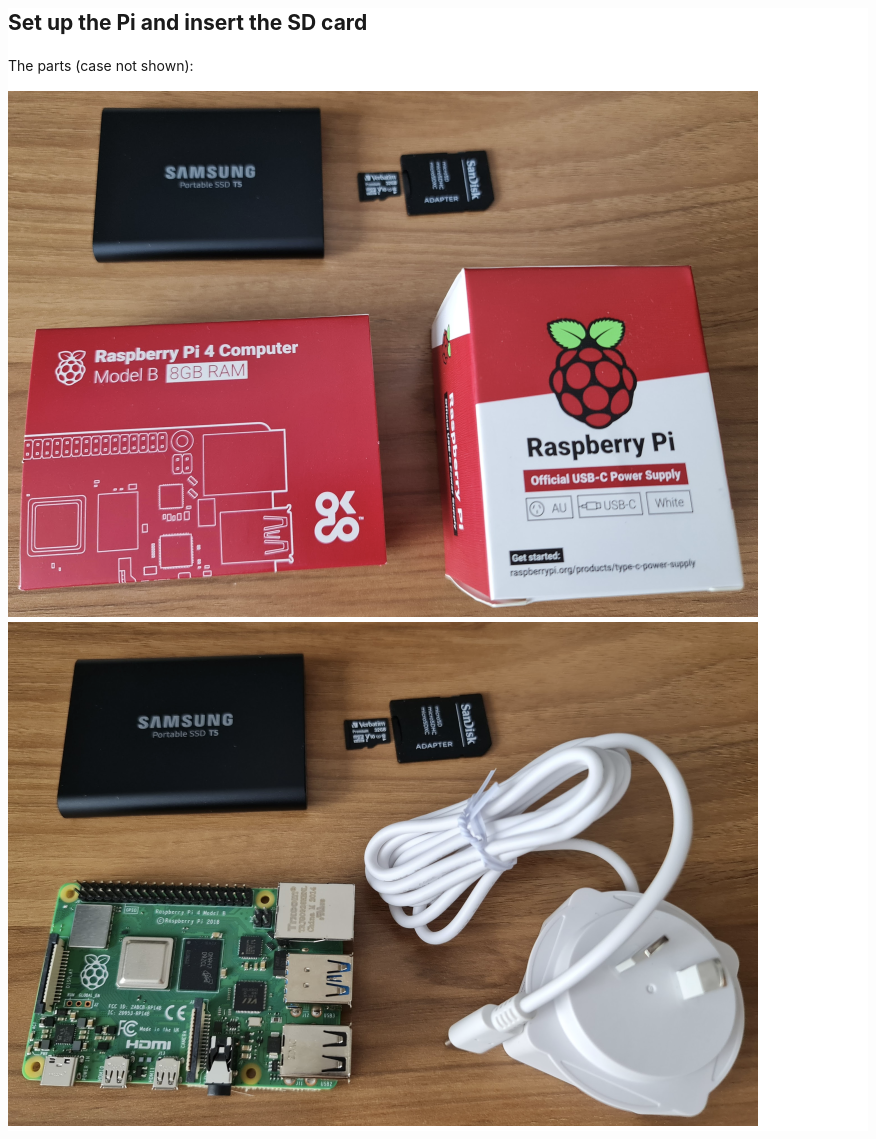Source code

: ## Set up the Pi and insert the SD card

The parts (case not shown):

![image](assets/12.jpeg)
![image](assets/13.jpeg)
__________
> [What the task requires] Across the listing above, tally the lines that include "image". Only the total is wanted.

> [Solution to the exercise] 2